::: Data in this exercise
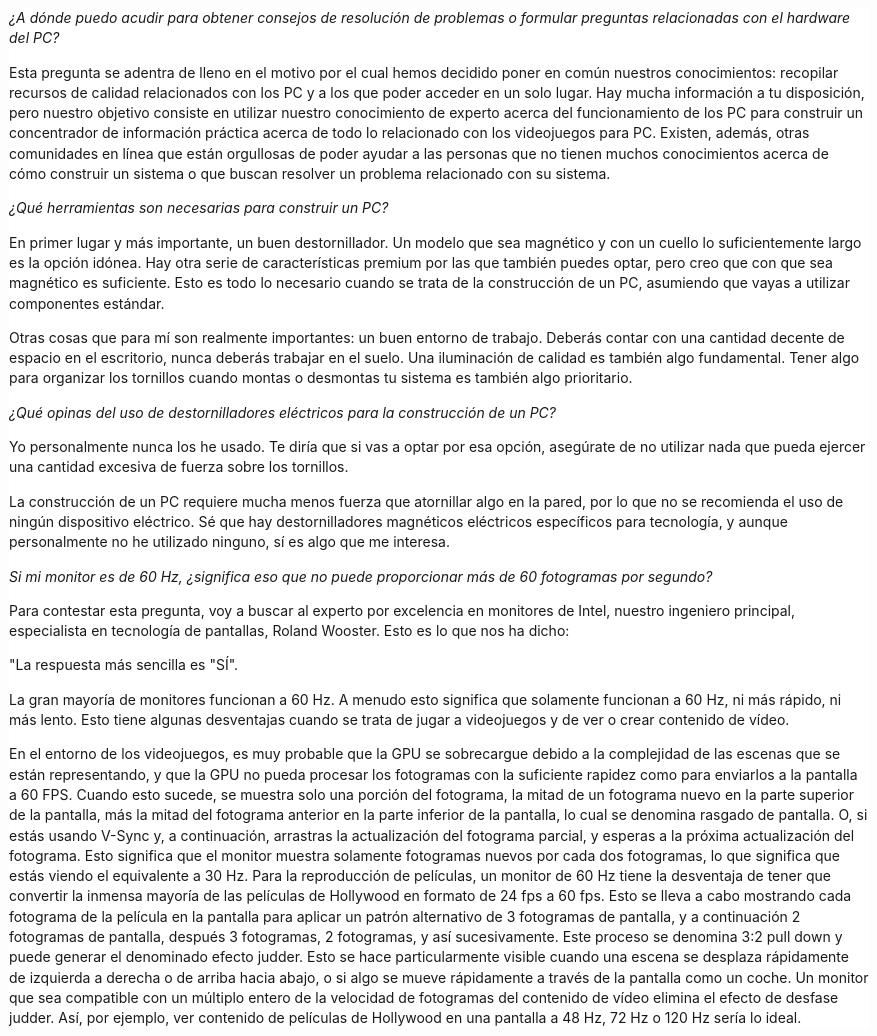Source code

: *¿A dónde puedo acudir para obtener consejos de resolución de problemas o formular preguntas relacionadas con el hardware del PC?*

Esta pregunta se adentra de lleno en el motivo por el cual hemos decidido poner en común nuestros conocimientos: recopilar recursos de calidad relacionados con los PC y a los que poder acceder en un solo lugar. Hay mucha información a tu disposición, pero nuestro objetivo consiste en utilizar nuestro conocimiento de experto acerca del funcionamiento de los PC para construir un concentrador de información práctica acerca de todo lo relacionado con los videojuegos para PC.
Existen, además, otras comunidades en línea que están orgullosas de poder ayudar a las personas que no tienen muchos conocimientos acerca de cómo construir un sistema o que buscan resolver un problema relacionado con su sistema.

*¿Qué herramientas son necesarias para construir un PC?*

En primer lugar y más importante, un buen destornillador. Un modelo que sea magnético y con un cuello lo suficientemente largo es la opción idónea. Hay otra serie de características premium por las que también puedes optar, pero creo que con que sea magnético es suficiente. Esto es todo lo necesario cuando se trata de la construcción de un PC, asumiendo que vayas a utilizar componentes estándar.

Otras cosas que para mí son realmente importantes: un buen entorno de trabajo. Deberás contar con una cantidad decente de espacio en el escritorio, nunca deberás trabajar en el suelo. Una iluminación de calidad es también algo fundamental. Tener algo para organizar los tornillos cuando montas o desmontas tu sistema es también algo prioritario.

*¿Qué opinas del uso de destornilladores eléctricos para la construcción de un PC?*

Yo personalmente nunca los he usado. Te diría que si vas a optar por esa opción, asegúrate de no utilizar nada que pueda ejercer una cantidad excesiva de fuerza sobre los tornillos.

La construcción de un PC requiere mucha menos fuerza que atornillar algo en la pared, por lo que no se recomienda el uso de ningún dispositivo eléctrico. Sé que hay destornilladores magnéticos eléctricos específicos para tecnología, y aunque personalmente no he utilizado ninguno, sí es algo que me interesa.

*Si mi monitor es de 60 Hz, ¿significa eso que no puede proporcionar más de 60 fotogramas por segundo?*

Para contestar esta pregunta, voy a buscar al experto por excelencia en monitores de Intel, nuestro ingeniero principal, especialista en tecnología de pantallas, Roland Wooster. Esto es lo que nos ha dicho:

"La respuesta más sencilla es "SÍ".

La gran mayoría de monitores funcionan a 60 Hz. A menudo esto significa que solamente funcionan a 60 Hz, ni más rápido, ni más lento. Esto tiene algunas desventajas cuando se trata de jugar a videojuegos y de ver o crear contenido de vídeo.

En el entorno de los videojuegos, es muy probable que la GPU se sobrecargue debido a la complejidad de las escenas que se están representando, y que la GPU no pueda procesar los fotogramas con la suficiente rapidez como para enviarlos a la pantalla a 60 FPS. Cuando esto sucede, se muestra solo una porción del fotograma, la mitad de un fotograma nuevo en la parte superior de la pantalla, más la mitad del fotograma anterior en la parte inferior de la pantalla, lo cual se denomina rasgado de pantalla. O, si estás usando V-Sync y, a continuación, arrastras la actualización del fotograma parcial, y esperas a la próxima actualización del fotograma. Esto significa que el monitor muestra solamente fotogramas nuevos por cada dos fotogramas, lo que significa que estás viendo el equivalente a 30 Hz.
Para la reproducción de películas, un monitor de 60 Hz tiene la desventaja de tener que convertir la inmensa mayoría de las películas de Hollywood en formato de 24 fps a 60 fps. Esto se lleva a cabo mostrando cada fotograma de la película en la pantalla para aplicar un patrón alternativo de 3 fotogramas de pantalla, y a continuación 2 fotogramas de pantalla, después 3 fotogramas, 2 fotogramas, y así sucesivamente. Este proceso se denomina 3:2 pull down y puede generar el denominado efecto judder. Esto se hace particularmente visible cuando una escena se desplaza rápidamente de izquierda a derecha o de arriba hacia abajo, o si algo se mueve rápidamente a través de la pantalla como un coche. Un monitor que sea compatible con un múltiplo entero de la velocidad de fotogramas del contenido de vídeo elimina el efecto de desfase judder. Así, por ejemplo, ver contenido de películas de Hollywood en una pantalla a 48 Hz, 72 Hz o 120 Hz sería lo ideal.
::::::
> **Activity**: Please reproduce all the records above word for word, leaving the pictures out of your answer.

> **Solution for this task**:
Source code

: *¿A dónde puedo acudir para obtener consejos de resolución de problemas o formular preguntas relacionadas con el hardware del PC?*

Esta pregunta se adentra de lleno en el motivo por el cual hemos decidido poner en común nuestros conocimientos: recopilar recursos de calidad relacionados con los PC y a los que poder acceder en un solo lugar. Hay mucha información a tu disposición, pero nuestro objetivo consiste en utilizar nuestro conocimiento de experto acerca del funcionamiento de los PC para construir un concentrador de información práctica acerca de todo lo relacionado con los videojuegos para PC.
Existen, además, otras comunidades en línea que están orgullosas de poder ayudar a las personas que no tienen muchos conocimientos acerca de cómo construir un sistema o que buscan resolver un problema relacionado con su sistema.

*¿Qué herramientas son necesarias para construir un PC?*

En primer lugar y más importante, un buen destornillador. Un modelo que sea magnético y con un cuello lo suficientemente largo es la opción idónea. Hay otra serie de características premium por las que también puedes optar, pero creo que con que sea magnético es suficiente. Esto es todo lo necesario cuando se trata de la construcción de un PC, asumiendo que vayas a utilizar componentes estándar.

Otras cosas que para mí son realmente importantes: un buen entorno de trabajo. Deberás contar con una cantidad decente de espacio en el escritorio, nunca deberás trabajar en el suelo. Una iluminación de calidad es también algo fundamental. Tener algo para organizar los tornillos cuando montas o desmontas tu sistema es también algo prioritario.

*¿Qué opinas del uso de destornilladores eléctricos para la construcción de un PC?*

Yo personalmente nunca los he usado. Te diría que si vas a optar por esa opción, asegúrate de no utilizar nada que pueda ejercer una cantidad excesiva de fuerza sobre los tornillos.

La construcción de un PC requiere mucha menos fuerza que atornillar algo en la pared, por lo que no se recomienda el uso de ningún dispositivo eléctrico. Sé que hay destornilladores magnéticos eléctricos específicos para tecnología, y aunque personalmente no he utilizado ninguno, sí es algo que me interesa.

*Si mi monitor es de 60 Hz, ¿significa eso que no puede proporcionar más de 60 fotogramas por segundo?*

Para contestar esta pregunta, voy a buscar al experto por excelencia en monitores de Intel, nuestro ingeniero principal, especialista en tecnología de pantallas, Roland Wooster. Esto es lo que nos ha dicho:

"La respuesta más sencilla es "SÍ".

La gran mayoría de monitores funcionan a 60 Hz. A menudo esto significa que solamente funcionan a 60 Hz, ni más rápido, ni más lento. Esto tiene algunas desventajas cuando se trata de jugar a videojuegos y de ver o crear contenido de vídeo.

En el entorno de los videojuegos, es muy probable que la GPU se sobrecargue debido a la complejidad de las escenas que se están representando, y que la GPU no pueda procesar los fotogramas con la suficiente rapidez como para enviarlos a la pantalla a 60 FPS. Cuando esto sucede, se muestra solo una porción del fotograma, la mitad de un fotograma nuevo en la parte superior de la pantalla, más la mitad del fotograma anterior en la parte inferior de la pantalla, lo cual se denomina rasgado de pantalla. O, si estás usando V-Sync y, a continuación, arrastras la actualización del fotograma parcial, y esperas a la próxima actualización del fotograma. Esto significa que el monitor muestra solamente fotogramas nuevos por cada dos fotogramas, lo que significa que estás viendo el equivalente a 30 Hz.
Para la reproducción de películas, un monitor de 60 Hz tiene la desventaja de tener que convertir la inmensa mayoría de las películas de Hollywood en formato de 24 fps a 60 fps. Esto se lleva a cabo mostrando cada fotograma de la película en la pantalla para aplicar un patrón alternativo de 3 fotogramas de pantalla, y a continuación 2 fotogramas de pantalla, después 3 fotogramas, 2 fotogramas, y así sucesivamente. Este proceso se denomina 3:2 pull down y puede generar el denominado efecto judder. Esto se hace particularmente visible cuando una escena se desplaza rápidamente de izquierda a derecha o de arriba hacia abajo, o si algo se mueve rápidamente a través de la pantalla como un coche. Un monitor que sea compatible con un múltiplo entero de la velocidad de fotogramas del contenido de vídeo elimina el efecto de desfase judder. Así, por ejemplo, ver contenido de películas de Hollywood en una pantalla a 48 Hz, 72 Hz o 120 Hz sería lo ideal.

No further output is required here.